Le terme de théâtre musical me paraît plus approprié, mais les genres étaient plus flexibles à l’époque. Aujourd’hui, la comédie musicale est synonyme de grand spectacle, avec des chœurs et des numéros dansés. Ô mon bel inconnu s’impose par un plus petit format, et un côté confidentiel. Ce n’est pas non plus un opéra bouffe, car ce genre, que Jacques Offenbach a beaucoup exploré, s’appuie sur les moyens de la grande forme. L’ouvrage de Reynaldo Hahn rappelle parfois le répertoire de Maurice Yvain, même si Là-Haut, qui a été créé dix ans auparavant, est certainement plus direct, moins élaboré. Mais dans les deux cas, l’influence du jazz et l’esprit caractéristique de l’entre-deux-guerres surgissent immédiatement.
En quoi la langue de Sacha Guitry est-elle musicale ?

Données fournies:
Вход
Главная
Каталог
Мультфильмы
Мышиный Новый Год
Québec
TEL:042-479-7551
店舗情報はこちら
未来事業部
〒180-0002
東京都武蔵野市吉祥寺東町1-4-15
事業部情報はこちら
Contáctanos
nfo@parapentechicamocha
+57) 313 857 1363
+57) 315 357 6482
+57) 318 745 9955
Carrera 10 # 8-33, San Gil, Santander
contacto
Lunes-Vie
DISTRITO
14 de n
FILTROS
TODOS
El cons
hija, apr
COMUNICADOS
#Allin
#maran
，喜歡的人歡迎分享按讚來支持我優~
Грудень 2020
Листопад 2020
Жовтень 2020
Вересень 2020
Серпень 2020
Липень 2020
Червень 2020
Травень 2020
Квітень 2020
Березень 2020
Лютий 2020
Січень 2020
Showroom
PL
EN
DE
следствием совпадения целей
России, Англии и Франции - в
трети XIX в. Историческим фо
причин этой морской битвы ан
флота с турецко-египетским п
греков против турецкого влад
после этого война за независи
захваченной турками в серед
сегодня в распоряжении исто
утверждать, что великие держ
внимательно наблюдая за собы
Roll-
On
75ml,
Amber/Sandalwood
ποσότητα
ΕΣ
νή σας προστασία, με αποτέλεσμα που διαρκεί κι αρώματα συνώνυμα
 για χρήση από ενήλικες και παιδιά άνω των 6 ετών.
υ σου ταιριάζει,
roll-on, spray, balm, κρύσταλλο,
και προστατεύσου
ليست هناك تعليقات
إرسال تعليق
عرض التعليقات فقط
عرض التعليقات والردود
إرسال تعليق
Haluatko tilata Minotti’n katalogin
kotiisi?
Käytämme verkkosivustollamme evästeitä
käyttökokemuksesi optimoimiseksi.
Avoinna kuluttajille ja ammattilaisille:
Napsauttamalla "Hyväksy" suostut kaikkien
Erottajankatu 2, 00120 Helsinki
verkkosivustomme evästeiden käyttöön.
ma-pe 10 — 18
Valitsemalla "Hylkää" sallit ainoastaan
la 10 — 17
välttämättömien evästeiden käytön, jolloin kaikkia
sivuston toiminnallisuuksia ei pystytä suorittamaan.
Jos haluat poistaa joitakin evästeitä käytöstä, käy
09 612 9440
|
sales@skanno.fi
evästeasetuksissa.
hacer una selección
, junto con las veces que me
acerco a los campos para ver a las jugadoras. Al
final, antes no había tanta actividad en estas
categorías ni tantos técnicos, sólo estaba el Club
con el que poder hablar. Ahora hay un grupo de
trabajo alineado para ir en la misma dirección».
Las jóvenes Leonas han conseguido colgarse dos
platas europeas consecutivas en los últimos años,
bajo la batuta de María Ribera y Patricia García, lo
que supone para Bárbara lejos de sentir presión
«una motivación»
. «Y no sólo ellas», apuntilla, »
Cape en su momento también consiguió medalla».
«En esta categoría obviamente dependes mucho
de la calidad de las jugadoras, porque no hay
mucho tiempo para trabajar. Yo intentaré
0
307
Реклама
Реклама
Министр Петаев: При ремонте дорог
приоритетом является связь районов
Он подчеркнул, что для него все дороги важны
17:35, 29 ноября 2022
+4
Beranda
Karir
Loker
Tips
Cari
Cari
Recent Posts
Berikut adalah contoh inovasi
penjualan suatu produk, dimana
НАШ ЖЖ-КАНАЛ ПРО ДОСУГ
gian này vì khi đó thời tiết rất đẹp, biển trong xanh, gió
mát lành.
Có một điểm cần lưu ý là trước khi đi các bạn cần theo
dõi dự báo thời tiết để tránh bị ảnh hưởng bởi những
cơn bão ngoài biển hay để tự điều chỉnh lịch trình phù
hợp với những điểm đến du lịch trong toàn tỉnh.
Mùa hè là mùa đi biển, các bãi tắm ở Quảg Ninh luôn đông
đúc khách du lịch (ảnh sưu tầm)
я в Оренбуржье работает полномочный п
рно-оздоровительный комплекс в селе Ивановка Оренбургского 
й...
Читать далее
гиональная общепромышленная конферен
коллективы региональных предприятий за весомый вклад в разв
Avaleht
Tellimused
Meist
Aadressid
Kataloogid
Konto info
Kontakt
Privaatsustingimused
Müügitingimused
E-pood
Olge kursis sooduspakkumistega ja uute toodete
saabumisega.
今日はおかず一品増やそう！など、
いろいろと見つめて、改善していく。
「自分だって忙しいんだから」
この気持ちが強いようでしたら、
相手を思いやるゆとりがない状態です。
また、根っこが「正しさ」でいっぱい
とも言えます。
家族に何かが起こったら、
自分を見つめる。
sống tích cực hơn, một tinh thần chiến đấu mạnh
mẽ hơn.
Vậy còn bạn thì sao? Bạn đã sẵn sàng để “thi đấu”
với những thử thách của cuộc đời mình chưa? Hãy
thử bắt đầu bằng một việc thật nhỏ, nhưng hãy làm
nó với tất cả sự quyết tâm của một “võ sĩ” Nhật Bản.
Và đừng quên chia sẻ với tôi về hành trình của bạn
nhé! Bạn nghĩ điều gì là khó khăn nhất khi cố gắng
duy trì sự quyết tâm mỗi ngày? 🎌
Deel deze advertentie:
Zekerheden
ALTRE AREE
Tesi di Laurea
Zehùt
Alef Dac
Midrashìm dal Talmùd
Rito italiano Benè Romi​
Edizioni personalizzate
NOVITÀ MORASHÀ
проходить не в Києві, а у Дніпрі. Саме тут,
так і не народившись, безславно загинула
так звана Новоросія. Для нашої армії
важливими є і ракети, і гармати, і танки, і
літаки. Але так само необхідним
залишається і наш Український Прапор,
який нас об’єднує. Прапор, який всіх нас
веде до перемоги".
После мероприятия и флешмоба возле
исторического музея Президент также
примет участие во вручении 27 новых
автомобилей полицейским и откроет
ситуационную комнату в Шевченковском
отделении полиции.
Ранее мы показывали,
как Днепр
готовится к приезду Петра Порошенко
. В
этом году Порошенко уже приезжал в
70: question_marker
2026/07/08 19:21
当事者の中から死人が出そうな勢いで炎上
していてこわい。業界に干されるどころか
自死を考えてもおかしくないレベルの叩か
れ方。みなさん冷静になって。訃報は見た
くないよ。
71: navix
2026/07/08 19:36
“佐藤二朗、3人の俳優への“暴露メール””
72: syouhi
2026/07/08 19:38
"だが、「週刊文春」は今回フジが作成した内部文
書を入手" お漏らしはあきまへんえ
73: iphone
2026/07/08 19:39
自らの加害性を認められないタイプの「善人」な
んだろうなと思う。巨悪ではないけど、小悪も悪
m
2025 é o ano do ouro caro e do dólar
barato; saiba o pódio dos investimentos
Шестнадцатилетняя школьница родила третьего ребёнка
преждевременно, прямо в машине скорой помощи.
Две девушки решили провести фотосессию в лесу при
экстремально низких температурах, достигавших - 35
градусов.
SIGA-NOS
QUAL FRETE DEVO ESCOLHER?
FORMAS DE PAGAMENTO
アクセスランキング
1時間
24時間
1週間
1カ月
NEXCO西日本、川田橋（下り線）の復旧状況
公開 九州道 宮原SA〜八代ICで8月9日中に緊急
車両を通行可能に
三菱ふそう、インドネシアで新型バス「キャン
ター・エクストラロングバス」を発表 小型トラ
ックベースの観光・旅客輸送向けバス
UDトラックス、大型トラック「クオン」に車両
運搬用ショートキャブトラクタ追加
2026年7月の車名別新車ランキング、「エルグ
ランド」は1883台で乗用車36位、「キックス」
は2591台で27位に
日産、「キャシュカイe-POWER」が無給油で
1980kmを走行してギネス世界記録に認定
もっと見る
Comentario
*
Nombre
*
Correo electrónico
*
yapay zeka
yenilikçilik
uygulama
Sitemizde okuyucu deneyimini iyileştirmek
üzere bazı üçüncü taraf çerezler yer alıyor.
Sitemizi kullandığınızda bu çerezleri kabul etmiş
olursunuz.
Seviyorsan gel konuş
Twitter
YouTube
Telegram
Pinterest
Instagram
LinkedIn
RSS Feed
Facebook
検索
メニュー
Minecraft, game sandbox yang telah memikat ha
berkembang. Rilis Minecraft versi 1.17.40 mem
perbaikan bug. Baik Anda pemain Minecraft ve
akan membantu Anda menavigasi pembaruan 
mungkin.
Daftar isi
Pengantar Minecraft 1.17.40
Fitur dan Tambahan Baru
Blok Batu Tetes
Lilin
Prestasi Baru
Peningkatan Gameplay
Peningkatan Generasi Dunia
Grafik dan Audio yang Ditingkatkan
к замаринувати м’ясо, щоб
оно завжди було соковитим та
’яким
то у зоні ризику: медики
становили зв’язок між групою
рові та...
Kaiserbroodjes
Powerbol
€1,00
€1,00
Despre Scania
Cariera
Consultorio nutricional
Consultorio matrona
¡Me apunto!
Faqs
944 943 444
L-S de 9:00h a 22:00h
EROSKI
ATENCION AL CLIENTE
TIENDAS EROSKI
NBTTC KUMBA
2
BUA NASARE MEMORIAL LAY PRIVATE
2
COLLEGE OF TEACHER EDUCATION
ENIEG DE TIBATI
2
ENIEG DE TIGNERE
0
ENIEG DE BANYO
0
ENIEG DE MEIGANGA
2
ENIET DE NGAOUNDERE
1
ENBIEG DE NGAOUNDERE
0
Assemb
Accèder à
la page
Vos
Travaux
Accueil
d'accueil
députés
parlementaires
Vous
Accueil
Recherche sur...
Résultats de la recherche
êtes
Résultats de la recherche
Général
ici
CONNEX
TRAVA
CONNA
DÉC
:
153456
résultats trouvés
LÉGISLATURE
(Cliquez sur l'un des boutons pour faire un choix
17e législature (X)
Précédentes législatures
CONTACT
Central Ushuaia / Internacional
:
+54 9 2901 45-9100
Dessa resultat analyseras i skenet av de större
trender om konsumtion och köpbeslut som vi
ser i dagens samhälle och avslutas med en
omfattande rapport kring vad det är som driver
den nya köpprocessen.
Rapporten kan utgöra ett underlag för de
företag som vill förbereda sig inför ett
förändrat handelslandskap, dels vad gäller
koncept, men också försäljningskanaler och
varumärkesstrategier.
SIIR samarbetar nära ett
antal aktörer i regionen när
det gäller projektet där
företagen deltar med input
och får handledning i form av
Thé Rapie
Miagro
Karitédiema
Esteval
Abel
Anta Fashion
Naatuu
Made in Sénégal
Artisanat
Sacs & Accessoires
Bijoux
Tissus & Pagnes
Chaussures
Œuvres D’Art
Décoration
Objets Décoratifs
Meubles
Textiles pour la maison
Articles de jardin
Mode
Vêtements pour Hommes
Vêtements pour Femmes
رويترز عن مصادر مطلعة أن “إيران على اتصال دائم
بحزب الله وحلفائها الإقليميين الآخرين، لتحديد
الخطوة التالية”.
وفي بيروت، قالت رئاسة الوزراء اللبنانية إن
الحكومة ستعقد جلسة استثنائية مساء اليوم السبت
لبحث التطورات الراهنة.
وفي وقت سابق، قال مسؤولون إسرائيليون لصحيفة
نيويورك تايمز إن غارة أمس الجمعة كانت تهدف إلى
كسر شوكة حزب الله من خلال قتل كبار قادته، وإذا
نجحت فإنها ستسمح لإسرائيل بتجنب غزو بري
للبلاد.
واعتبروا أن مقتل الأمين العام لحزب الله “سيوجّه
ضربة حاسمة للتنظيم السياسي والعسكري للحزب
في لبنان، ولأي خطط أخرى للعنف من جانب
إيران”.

Exercices proposés:
1. Dites si chacune des affirmations suivantes concorde avec le texte fourni, en répondant par oui ou par non et en citant mot pour mot les termes décisifs. (a) Là-Haut a été créé dix ans avant l’ouvrage de Reynaldo Hahn. (b) Ô mon bel inconnu se distingue par un grand format. (c) L’opéra bouffe s’appuie sur les moyens de la grande forme.
2. Citez le passage du texte fourni situé entre « Le terme de » et « l’entre-deux-guerres surgissent immédiatement. », bornes incluses.
3. Relevez tous les noms de personnes qui figurent dans le texte fourni.
Les enregistrements forment un matériau distinct du texte fourni.

Réponses attendues:
1.
(a) Oui : « Là-Haut, qui a été créé dix ans auparavant ».
(b) Non : « Ô mon bel inconnu s’impose par un plus petit format, et un côté confidentiel ».
(c) Oui : « ce genre, que Jacques Offenbach a beaucoup exploré, s’appuie sur les moyens de la grande forme ».

2.
Le terme de théâtre musical me paraît plus approprié, mais les genres étaient plus flexibles à l’époque. Aujourd’hui, la comédie musicale est synonyme de grand spectacle, avec des chœurs et des numéros dansés. Ô mon bel inconnu s’impose par un plus petit format, et un côté confidentiel. Ce n’est pas non plus un opéra bouffe, car ce genre, que Jacques Offenbach a beaucoup exploré, s’appuie sur les moyens de la grande forme. L’ouvrage de Reynaldo Hahn rappelle parfois le répertoire de Maurice Yvain, même si Là-Haut, qui a été créé dix ans auparavant, est certainement plus direct, moins élaboré. Mais dans les deux cas, l’influence du jazz et l’esprit caractéristique de l’entre-deux-guerres surgissent immédiatement.

3. Jacques Offenbach, Reynaldo Hahn, Maurice Yvain, Sacha Guitry